Information given:
* * *
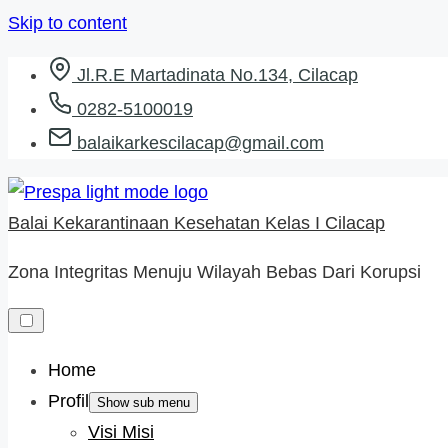
Skip to content
Jl.R.E Martadinata No.134, Cilacap
0282-5100019
balaikarkescilacap@gmail.com
Balai Kekarantinaan Kesehatan Kelas I Cilacap
Zona Integritas Menuju Wilayah Bebas Dari Korupsi
Home
Profil
Show sub menu
Visi Misi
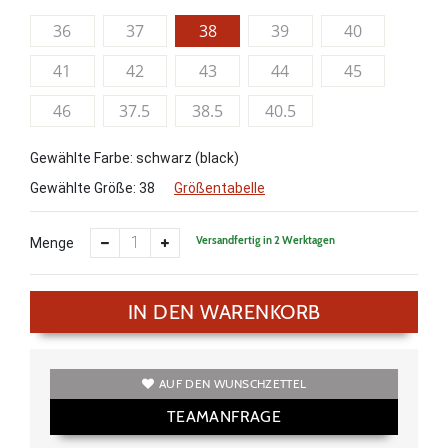
36
37
38
39
40
41
42
43
44
45
46
37.5
38.5
40.5
Gewählte Farbe: schwarz (black)
Gewählte Größe:
38
Größentabelle
Versandfertig in 2 Werktagen
Menge
IN DEN WARENKORB
AUF DEN WUNSCHZETTEL
TEAMANFRAGE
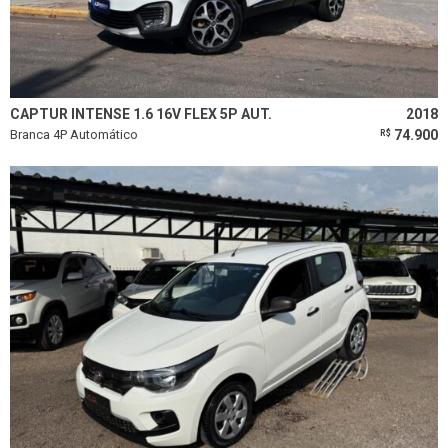
CAPTUR INTENSE 1.6 16V FLEX 5P AUT.
2018
Branca 4P Automático
74.900
R$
* * *
What to produce: Wherever a line of the material has the word "Gewählte", add it to a tally; give only the final number.

Response to this task: 2